Data entries
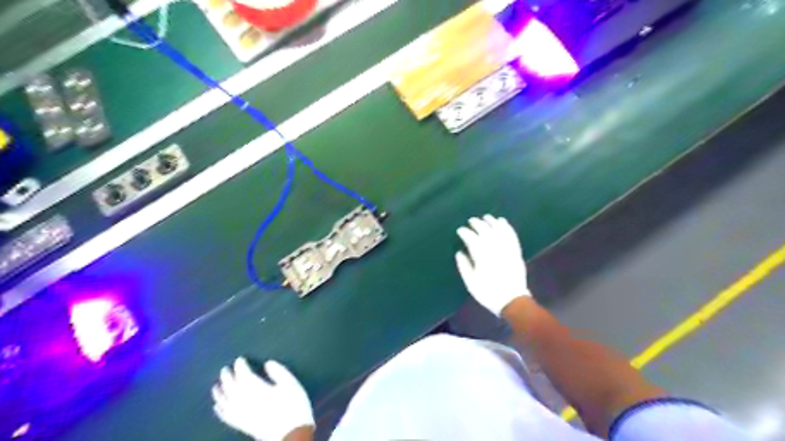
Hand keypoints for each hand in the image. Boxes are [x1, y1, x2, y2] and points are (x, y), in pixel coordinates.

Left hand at [213, 358, 314, 440]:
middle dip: (227, 376)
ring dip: (219, 392)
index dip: (240, 365)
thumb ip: (279, 371)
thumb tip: (268, 363)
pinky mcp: (242, 425)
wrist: (291, 435)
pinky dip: (220, 410)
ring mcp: (241, 414)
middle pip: (231, 386)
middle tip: (225, 368)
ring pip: (225, 401)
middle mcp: (244, 400)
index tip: (240, 359)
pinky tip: (217, 406)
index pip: (243, 374)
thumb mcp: (291, 384)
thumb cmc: (293, 406)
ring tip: (216, 385)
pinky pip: (226, 416)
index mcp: (256, 388)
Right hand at [455, 213, 532, 313]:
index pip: (472, 239)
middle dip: (477, 224)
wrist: (512, 301)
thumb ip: (464, 266)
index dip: (465, 233)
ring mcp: (507, 249)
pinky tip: (503, 222)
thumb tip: (459, 252)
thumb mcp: (471, 282)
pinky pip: (511, 235)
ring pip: (499, 230)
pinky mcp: (516, 252)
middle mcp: (495, 249)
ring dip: (492, 222)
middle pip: (485, 231)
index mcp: (482, 257)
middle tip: (471, 221)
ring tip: (486, 217)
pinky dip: (507, 227)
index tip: (460, 230)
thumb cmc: (488, 293)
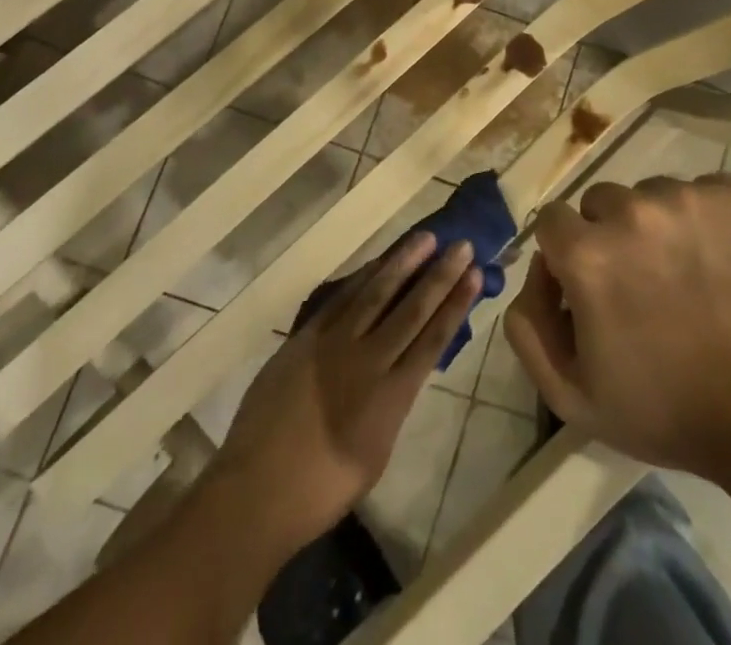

§ TASK
A faithful copy of each entry is required, and no picture may be carried into it.

§ PROBLEM SOLUTION
Hand keypoints for each hand in the image. Boxes are [x1, y1, x2, y2] and points are (x, y), in pixel coordinates.

Left hand at [213, 358, 314, 440]:
middle dip: (227, 376)
ring dip: (219, 392)
index dip: (240, 365)
thumb ip: (279, 371)
thumb tip: (268, 363)
pinky mcp: (242, 425)
wrist: (291, 435)
pinky dip: (220, 410)
ring mcp: (241, 414)
middle pip: (231, 386)
middle tip: (225, 368)
ring pip: (225, 401)
middle mcp: (244, 400)
index tip: (240, 359)
pinky tip: (217, 406)
index pip: (243, 374)
thumb mcp: (291, 384)
thumb cmc: (293, 406)
ring tip: (216, 385)
pinky pip: (226, 416)
index mcp: (256, 388)
Right hand at [455, 213, 532, 313]:
index pip: (472, 239)
middle dip: (477, 224)
wrist: (512, 301)
thumb ip: (464, 266)
index dip: (465, 233)
ring mcp: (507, 249)
pinky tip: (503, 222)
thumb tip: (459, 252)
thumb mcp: (471, 282)
pinky pip: (511, 235)
ring pip: (499, 230)
pinky mcp: (516, 252)
middle mcp: (495, 249)
ring dip: (492, 222)
middle pip: (485, 231)
index mcp: (482, 257)
middle tip: (471, 221)
ring tip: (486, 217)
pinky dip: (507, 227)
index tip: (460, 230)
thumb cmc: (488, 293)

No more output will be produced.